Data entries
▼

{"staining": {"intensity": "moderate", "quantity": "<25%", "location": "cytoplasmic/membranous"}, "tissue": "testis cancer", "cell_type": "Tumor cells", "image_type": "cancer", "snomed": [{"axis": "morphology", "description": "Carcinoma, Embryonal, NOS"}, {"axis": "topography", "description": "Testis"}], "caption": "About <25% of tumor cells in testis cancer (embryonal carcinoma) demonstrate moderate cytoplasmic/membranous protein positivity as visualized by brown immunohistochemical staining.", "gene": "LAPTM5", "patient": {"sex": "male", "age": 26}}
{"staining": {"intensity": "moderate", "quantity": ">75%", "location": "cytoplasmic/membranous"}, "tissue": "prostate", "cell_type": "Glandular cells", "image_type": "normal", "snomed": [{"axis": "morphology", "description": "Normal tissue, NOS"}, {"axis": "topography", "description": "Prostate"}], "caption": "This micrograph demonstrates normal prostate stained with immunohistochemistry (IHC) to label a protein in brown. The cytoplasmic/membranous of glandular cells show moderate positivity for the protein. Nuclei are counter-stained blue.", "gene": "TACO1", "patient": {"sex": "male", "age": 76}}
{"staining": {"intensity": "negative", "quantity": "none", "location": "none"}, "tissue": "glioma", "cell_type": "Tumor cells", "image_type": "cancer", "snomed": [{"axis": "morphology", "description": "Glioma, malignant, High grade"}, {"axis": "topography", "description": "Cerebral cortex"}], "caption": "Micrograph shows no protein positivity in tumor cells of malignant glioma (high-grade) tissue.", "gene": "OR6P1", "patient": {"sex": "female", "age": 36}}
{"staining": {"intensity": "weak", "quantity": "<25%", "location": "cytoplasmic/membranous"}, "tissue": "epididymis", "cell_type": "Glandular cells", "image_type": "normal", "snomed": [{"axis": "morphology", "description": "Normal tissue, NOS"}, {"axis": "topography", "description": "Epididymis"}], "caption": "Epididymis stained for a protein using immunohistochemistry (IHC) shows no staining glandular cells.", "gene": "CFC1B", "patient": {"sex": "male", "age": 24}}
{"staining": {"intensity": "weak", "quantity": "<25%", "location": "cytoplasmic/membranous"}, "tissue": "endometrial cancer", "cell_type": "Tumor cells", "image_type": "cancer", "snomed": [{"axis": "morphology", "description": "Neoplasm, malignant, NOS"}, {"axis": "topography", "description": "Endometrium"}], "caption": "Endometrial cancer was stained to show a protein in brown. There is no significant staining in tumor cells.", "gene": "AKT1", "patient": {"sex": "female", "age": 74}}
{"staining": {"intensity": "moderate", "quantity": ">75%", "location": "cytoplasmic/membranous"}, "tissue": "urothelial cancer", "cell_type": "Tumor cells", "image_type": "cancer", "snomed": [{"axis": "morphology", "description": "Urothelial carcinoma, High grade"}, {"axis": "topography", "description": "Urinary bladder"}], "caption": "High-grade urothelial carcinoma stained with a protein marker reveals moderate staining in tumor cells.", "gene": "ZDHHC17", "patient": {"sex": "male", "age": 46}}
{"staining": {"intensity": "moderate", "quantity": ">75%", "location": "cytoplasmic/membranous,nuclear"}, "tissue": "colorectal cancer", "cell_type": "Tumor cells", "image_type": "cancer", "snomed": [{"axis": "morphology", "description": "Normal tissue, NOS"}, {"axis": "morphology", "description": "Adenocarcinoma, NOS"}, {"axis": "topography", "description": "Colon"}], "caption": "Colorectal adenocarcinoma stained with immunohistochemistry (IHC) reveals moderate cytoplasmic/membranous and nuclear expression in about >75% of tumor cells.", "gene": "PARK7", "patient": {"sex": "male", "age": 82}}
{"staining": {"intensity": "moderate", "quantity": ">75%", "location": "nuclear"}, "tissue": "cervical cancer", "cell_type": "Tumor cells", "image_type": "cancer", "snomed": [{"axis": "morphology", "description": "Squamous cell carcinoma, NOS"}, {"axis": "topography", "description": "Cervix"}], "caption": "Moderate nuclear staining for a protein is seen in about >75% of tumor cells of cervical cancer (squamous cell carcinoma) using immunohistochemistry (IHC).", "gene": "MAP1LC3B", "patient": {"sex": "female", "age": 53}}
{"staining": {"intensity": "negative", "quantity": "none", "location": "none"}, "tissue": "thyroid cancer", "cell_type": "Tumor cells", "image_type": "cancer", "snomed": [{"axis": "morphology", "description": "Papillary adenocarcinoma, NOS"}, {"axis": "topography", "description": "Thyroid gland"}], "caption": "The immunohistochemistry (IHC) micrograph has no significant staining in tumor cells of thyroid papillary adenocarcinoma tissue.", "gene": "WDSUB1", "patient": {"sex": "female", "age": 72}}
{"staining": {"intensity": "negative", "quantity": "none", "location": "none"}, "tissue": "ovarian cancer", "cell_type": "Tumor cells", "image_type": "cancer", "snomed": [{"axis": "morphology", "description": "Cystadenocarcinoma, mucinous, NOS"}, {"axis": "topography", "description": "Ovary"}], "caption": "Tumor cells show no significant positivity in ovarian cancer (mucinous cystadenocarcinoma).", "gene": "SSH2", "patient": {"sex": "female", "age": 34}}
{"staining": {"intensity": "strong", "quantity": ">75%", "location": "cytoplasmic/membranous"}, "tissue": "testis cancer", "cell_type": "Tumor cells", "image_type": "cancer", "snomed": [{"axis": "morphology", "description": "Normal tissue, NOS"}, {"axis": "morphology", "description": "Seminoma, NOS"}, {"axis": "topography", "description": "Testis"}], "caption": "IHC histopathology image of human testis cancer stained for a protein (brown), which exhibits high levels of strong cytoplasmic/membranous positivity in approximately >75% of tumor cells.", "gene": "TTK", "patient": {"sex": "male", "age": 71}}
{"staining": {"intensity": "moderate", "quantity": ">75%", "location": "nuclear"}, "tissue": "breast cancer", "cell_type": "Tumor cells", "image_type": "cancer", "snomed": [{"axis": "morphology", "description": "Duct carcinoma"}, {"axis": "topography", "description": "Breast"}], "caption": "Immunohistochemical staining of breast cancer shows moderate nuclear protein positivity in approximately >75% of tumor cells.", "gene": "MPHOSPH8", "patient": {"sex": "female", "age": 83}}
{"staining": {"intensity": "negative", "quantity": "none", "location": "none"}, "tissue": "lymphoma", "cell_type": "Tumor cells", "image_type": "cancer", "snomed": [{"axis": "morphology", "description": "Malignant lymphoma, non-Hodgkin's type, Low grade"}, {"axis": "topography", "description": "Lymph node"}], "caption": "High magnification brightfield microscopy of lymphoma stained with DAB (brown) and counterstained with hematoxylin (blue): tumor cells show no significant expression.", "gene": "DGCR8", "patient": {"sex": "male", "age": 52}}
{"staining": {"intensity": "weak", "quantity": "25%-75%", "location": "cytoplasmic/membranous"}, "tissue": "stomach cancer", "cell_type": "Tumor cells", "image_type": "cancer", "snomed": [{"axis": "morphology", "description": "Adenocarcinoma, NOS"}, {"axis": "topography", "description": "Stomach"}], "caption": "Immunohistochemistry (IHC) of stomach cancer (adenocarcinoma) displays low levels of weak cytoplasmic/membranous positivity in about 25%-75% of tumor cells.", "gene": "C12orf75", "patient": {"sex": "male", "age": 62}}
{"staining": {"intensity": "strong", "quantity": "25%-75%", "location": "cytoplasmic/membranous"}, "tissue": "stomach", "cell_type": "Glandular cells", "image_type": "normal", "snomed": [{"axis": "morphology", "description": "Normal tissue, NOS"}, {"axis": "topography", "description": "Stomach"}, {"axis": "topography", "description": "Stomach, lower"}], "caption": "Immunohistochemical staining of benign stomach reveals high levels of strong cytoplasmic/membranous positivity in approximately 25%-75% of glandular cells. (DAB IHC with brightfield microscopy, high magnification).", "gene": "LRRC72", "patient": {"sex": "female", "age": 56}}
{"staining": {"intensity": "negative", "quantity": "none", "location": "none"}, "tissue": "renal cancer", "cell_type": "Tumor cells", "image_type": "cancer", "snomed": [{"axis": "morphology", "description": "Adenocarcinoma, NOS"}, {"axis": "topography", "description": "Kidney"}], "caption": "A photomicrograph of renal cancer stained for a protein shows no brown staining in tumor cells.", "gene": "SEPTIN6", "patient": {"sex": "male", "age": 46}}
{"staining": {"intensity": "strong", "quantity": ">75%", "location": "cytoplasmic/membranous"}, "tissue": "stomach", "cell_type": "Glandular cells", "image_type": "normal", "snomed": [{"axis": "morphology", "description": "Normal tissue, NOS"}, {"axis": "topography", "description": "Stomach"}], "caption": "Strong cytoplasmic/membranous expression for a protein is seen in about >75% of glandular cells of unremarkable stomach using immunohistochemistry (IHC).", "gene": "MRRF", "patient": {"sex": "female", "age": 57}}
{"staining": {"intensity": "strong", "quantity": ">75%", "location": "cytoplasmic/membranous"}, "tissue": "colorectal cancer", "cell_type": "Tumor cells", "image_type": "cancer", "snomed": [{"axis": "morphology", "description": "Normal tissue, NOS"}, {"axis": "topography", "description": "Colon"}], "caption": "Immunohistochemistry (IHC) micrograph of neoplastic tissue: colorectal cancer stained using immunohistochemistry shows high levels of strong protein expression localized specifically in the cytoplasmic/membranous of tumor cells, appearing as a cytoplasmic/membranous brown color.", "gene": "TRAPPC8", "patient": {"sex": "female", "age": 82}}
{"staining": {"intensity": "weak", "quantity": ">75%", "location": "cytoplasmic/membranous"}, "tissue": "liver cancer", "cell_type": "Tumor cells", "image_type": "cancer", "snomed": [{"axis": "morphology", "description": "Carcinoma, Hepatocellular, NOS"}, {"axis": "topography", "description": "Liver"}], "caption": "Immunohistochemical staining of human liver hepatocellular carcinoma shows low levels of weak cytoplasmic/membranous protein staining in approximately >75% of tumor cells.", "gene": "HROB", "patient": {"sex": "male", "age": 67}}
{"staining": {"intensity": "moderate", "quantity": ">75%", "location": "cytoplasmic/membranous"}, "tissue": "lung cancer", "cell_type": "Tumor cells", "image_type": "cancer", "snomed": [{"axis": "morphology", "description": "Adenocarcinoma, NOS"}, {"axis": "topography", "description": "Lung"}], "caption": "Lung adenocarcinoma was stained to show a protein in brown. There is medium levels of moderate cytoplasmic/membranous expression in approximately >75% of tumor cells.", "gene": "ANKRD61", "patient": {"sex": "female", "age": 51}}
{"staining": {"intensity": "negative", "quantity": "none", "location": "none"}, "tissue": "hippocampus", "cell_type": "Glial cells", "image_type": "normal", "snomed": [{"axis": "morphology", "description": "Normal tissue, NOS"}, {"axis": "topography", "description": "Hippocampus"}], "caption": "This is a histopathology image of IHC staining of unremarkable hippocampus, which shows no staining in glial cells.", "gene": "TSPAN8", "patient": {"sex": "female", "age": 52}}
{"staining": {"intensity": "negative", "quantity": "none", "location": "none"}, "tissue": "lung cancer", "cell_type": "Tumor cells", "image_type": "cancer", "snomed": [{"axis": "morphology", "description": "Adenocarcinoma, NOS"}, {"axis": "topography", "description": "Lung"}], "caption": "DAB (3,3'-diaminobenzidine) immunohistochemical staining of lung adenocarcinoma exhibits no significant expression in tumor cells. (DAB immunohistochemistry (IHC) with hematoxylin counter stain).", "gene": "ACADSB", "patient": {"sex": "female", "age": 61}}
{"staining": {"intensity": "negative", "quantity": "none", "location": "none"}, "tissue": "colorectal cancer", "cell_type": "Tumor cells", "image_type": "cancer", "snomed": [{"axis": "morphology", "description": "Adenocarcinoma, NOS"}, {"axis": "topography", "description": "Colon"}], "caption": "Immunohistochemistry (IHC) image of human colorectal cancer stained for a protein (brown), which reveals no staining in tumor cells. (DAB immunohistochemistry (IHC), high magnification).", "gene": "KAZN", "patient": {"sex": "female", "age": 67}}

▲

-- WORK ORDER --
Could you return exactly the stretch of the data above that starts at the line with "adenocarcinoma was stained" and ends at the line with "is a histopathology", both lines included?

-- ANSWER TO THE PROBLEM --
{"staining": {"intensity": "moderate", "quantity": ">75%", "location": "cytoplasmic/membranous"}, "tissue": "lung cancer", "cell_type": "Tumor cells", "image_type": "cancer", "snomed": [{"axis": "morphology", "description": "Adenocarcinoma, NOS"}, {"axis": "topography", "description": "Lung"}], "caption": "Lung adenocarcinoma was stained to show a protein in brown. There is medium levels of moderate cytoplasmic/membranous expression in approximately >75% of tumor cells.", "gene": "ANKRD61", "patient": {"sex": "female", "age": 51}}
{"staining": {"intensity": "negative", "quantity": "none", "location": "none"}, "tissue": "hippocampus", "cell_type": "Glial cells", "image_type": "normal", "snomed": [{"axis": "morphology", "description": "Normal tissue, NOS"}, {"axis": "topography", "description": "Hippocampus"}], "caption": "This is a histopathology image of IHC staining of unremarkable hippocampus, which shows no staining in glial cells.", "gene": "TSPAN8", "patient": {"sex": "female", "age": 52}}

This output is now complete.